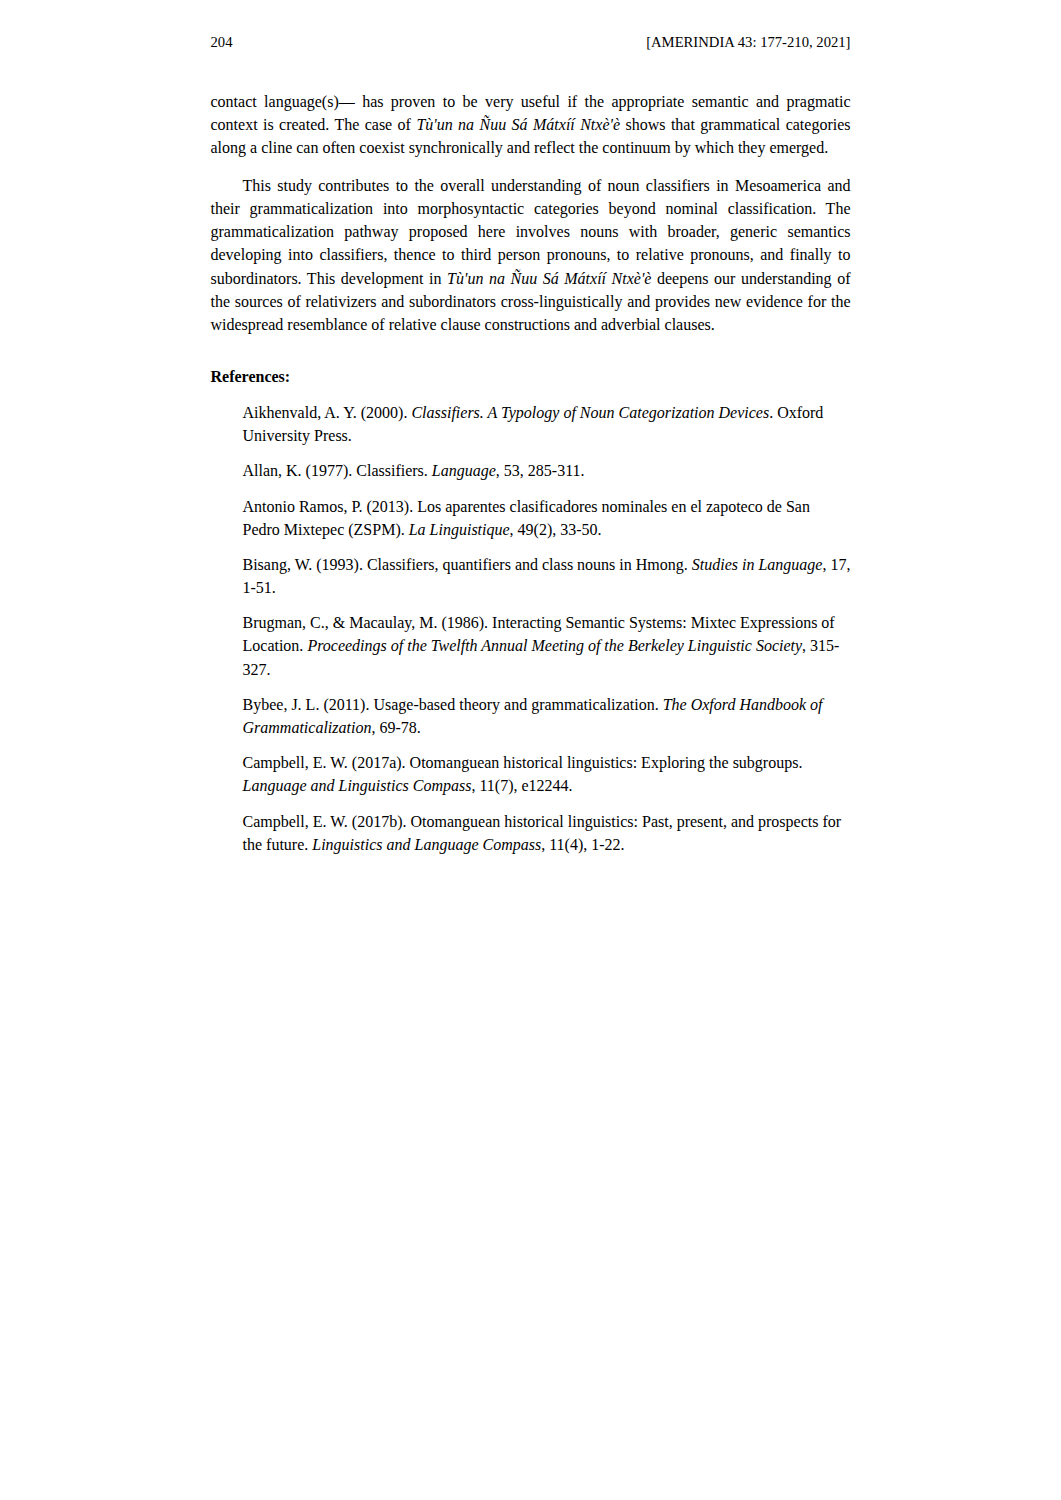204 [AMERINDIA 43: 177-210, 2021]
contact language(s)— has proven to be very useful if the appropriate semantic and pragmatic context is created. The case of Tù'un na Ñuu Sá Mátxíí Ntxè'è shows that grammatical categories along a cline can often coexist synchronically and reflect the continuum by which they emerged.
This study contributes to the overall understanding of noun classifiers in Mesoamerica and their grammaticalization into morphosyntactic categories beyond nominal classification. The grammaticalization pathway proposed here involves nouns with broader, generic semantics developing into classifiers, thence to third person pronouns, to relative pronouns, and finally to subordinators. This development in Tù'un na Ñuu Sá Mátxíí Ntxè'è deepens our understanding of the sources of relativizers and subordinators cross-linguistically and provides new evidence for the widespread resemblance of relative clause constructions and adverbial clauses.
References:
Aikhenvald, A. Y. (2000). Classifiers. A Typology of Noun Categorization Devices. Oxford University Press.
Allan, K. (1977). Classifiers. Language, 53, 285-311.
Antonio Ramos, P. (2013). Los aparentes clasificadores nominales en el zapoteco de San Pedro Mixtepec (ZSPM). La Linguistique, 49(2), 33-50.
Bisang, W. (1993). Classifiers, quantifiers and class nouns in Hmong. Studies in Language, 17, 1-51.
Brugman, C., & Macaulay, M. (1986). Interacting Semantic Systems: Mixtec Expressions of Location. Proceedings of the Twelfth Annual Meeting of the Berkeley Linguistic Society, 315-327.
Bybee, J. L. (2011). Usage-based theory and grammaticalization. The Oxford Handbook of Grammaticalization, 69-78.
Campbell, E. W. (2017a). Otomanguean historical linguistics: Exploring the subgroups. Language and Linguistics Compass, 11(7), e12244.
Campbell, E. W. (2017b). Otomanguean historical linguistics: Past, present, and prospects for the future. Linguistics and Language Compass, 11(4), 1-22.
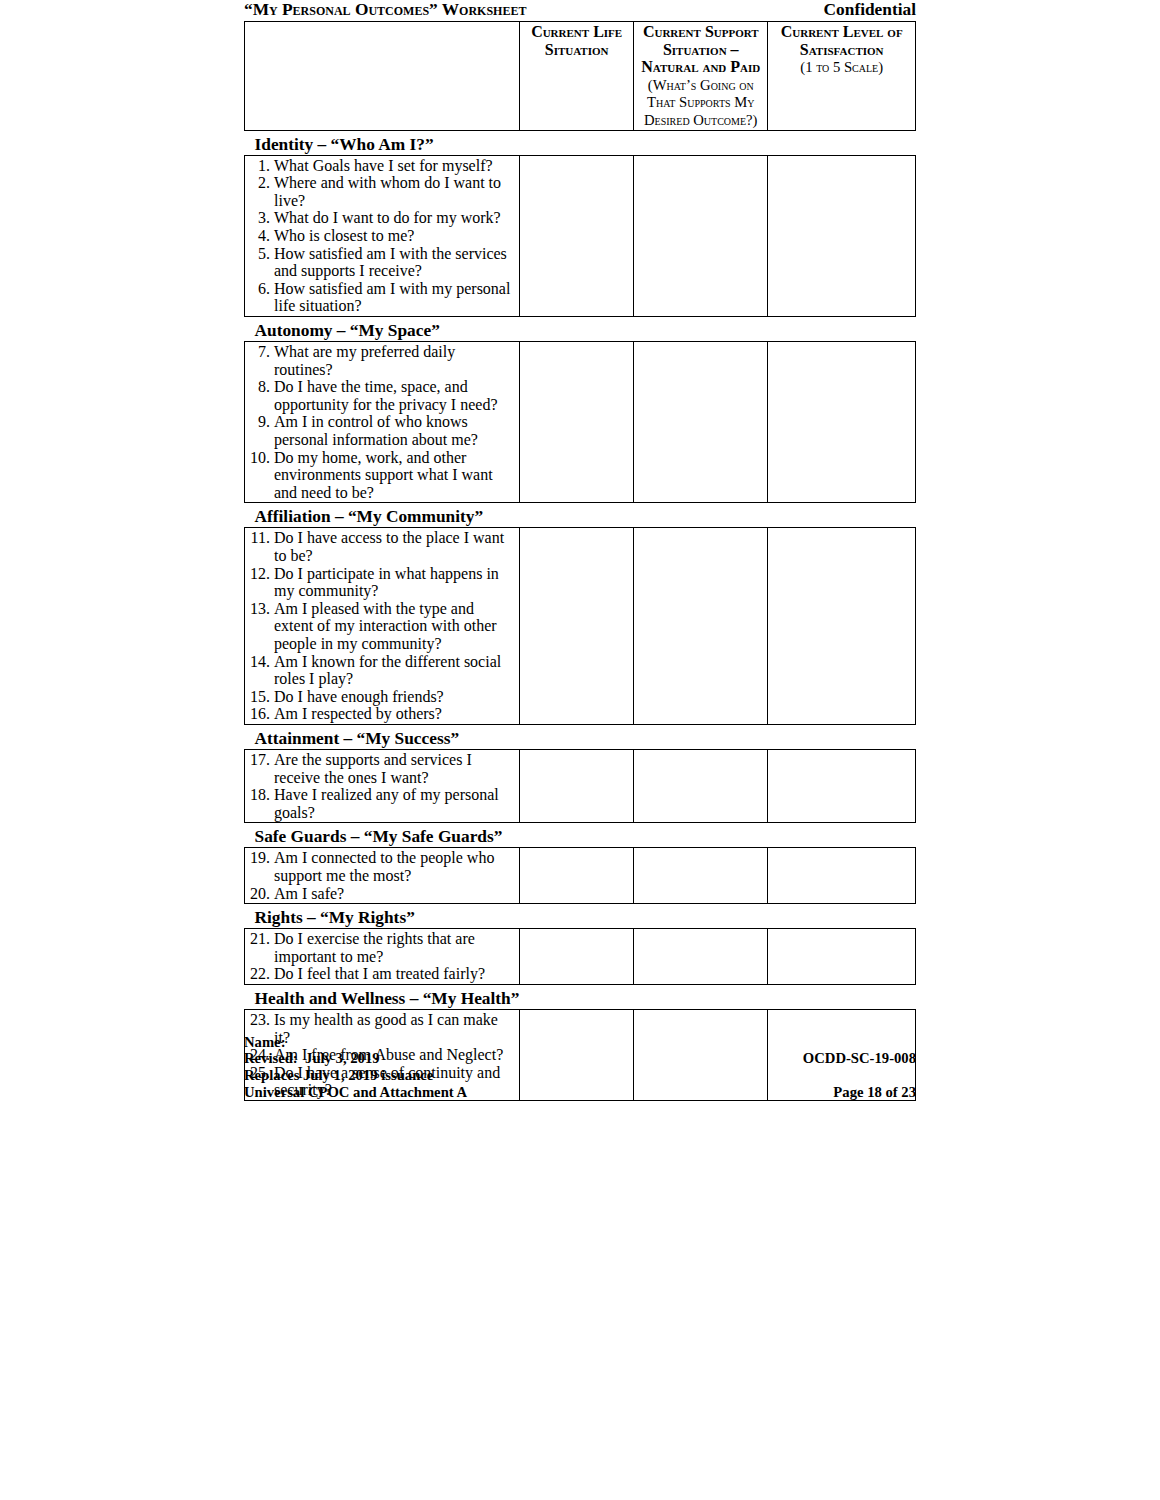“My Personal Outcomes” Worksheet
Confidential
| | Current Life Situation | Current Support Situation – Natural and Paid (What’s Going on That Supports My Desired Outcome?) | Current Level of Satisfaction (1 to 5 Scale) |
| Identity – “Who Am I?” |
| What Goals have I set for myself? Where and with whom do I want to live? What do I want to do for my work? Who is closest to me? How satisfied am I with the services and supports I receive? How satisfied am I with my personal life situation? | | | |
| Autonomy – “My Space” |
| What are my preferred daily routines? Do I have the time, space, and opportunity for the privacy I need? Am I in control of who knows personal information about me? Do my home, work, and other environments support what I want and need to be? | | | |
| Affiliation – “My Community” |
| Do I have access to the place I want to be? Do I participate in what happens in my community? Am I pleased with the type and extent of my interaction with other people in my community? Am I known for the different social roles I play? Do I have enough friends? Am I respected by others? | | | |
| Attainment – “My Success” |
| Are the supports and services I receive the ones I want? Have I realized any of my personal goals? | | | |
| Safe Guards – “My Safe Guards” |
| Am I connected to the people who support me the most? Am I safe? | | | |
| Rights – “My Rights” |
| Do I exercise the rights that are important to me? Do I feel that I am treated fairly? | | | |
| Health and Wellness – “My Health” |
| Is my health as good as I can make it? Am I free from Abuse and Neglect? Do I have a sense of continuity and security? | | | |
Name:
Revised: July 3, 2019
Replaces July 1, 2019 issuance
Universal CPOC and Attachment A
OCDD-SC-19-008
Page 18 of 23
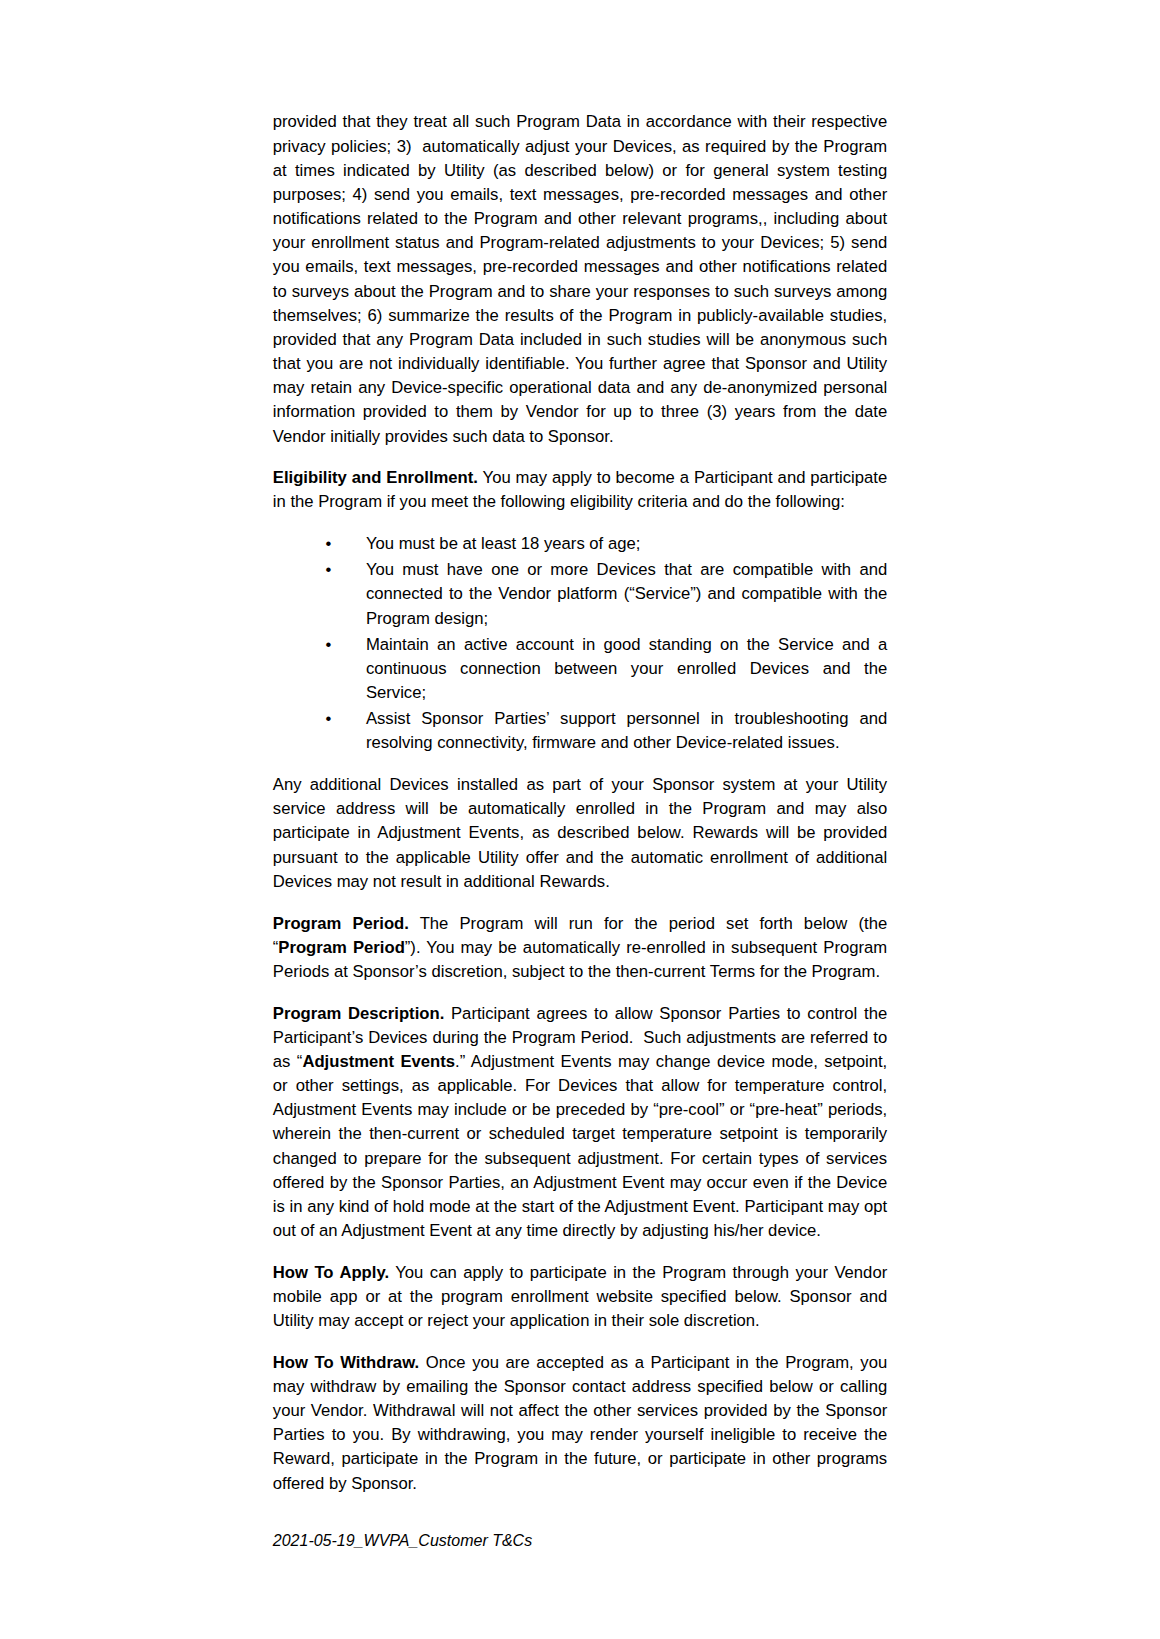provided that they treat all such Program Data in accordance with their respective privacy policies; 3) automatically adjust your Devices, as required by the Program at times indicated by Utility (as described below) or for general system testing purposes; 4) send you emails, text messages, pre-recorded messages and other notifications related to the Program and other relevant programs,, including about your enrollment status and Program-related adjustments to your Devices; 5) send you emails, text messages, pre-recorded messages and other notifications related to surveys about the Program and to share your responses to such surveys among themselves; 6) summarize the results of the Program in publicly-available studies, provided that any Program Data included in such studies will be anonymous such that you are not individually identifiable. You further agree that Sponsor and Utility may retain any Device-specific operational data and any de-anonymized personal information provided to them by Vendor for up to three (3) years from the date Vendor initially provides such data to Sponsor.
Eligibility and Enrollment. You may apply to become a Participant and participate in the Program if you meet the following eligibility criteria and do the following:
You must be at least 18 years of age;
You must have one or more Devices that are compatible with and connected to the Vendor platform (“Service”) and compatible with the Program design;
Maintain an active account in good standing on the Service and a continuous connection between your enrolled Devices and the Service;
Assist Sponsor Parties’ support personnel in troubleshooting and resolving connectivity, firmware and other Device-related issues.
Any additional Devices installed as part of your Sponsor system at your Utility service address will be automatically enrolled in the Program and may also participate in Adjustment Events, as described below. Rewards will be provided pursuant to the applicable Utility offer and the automatic enrollment of additional Devices may not result in additional Rewards.
Program Period. The Program will run for the period set forth below (the “Program Period”). You may be automatically re-enrolled in subsequent Program Periods at Sponsor’s discretion, subject to the then-current Terms for the Program.
Program Description. Participant agrees to allow Sponsor Parties to control the Participant’s Devices during the Program Period. Such adjustments are referred to as “Adjustment Events.” Adjustment Events may change device mode, setpoint, or other settings, as applicable. For Devices that allow for temperature control, Adjustment Events may include or be preceded by “pre-cool” or “pre-heat” periods, wherein the then-current or scheduled target temperature setpoint is temporarily changed to prepare for the subsequent adjustment. For certain types of services offered by the Sponsor Parties, an Adjustment Event may occur even if the Device is in any kind of hold mode at the start of the Adjustment Event. Participant may opt out of an Adjustment Event at any time directly by adjusting his/her device.
How To Apply. You can apply to participate in the Program through your Vendor mobile app or at the program enrollment website specified below. Sponsor and Utility may accept or reject your application in their sole discretion.
How To Withdraw. Once you are accepted as a Participant in the Program, you may withdraw by emailing the Sponsor contact address specified below or calling your Vendor. Withdrawal will not affect the other services provided by the Sponsor Parties to you. By withdrawing, you may render yourself ineligible to receive the Reward, participate in the Program in the future, or participate in other programs offered by Sponsor.
2021-05-19_WVPA_Customer T&Cs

********************

_Exercise prompt_
Look through the listing above. Pick out each line with "historical" and copy it.

_Response to the exercise_
Campbell, E. W. (2017a). Otomanguean historical linguistics: Exploring the subgroups. Language and Linguistics Compass, 11(7), e12244.
Campbell, E. W. (2017b). Otomanguean historical linguistics: Past, present, and prospects for the future. Linguistics and Language Compass, 11(4), 1-22.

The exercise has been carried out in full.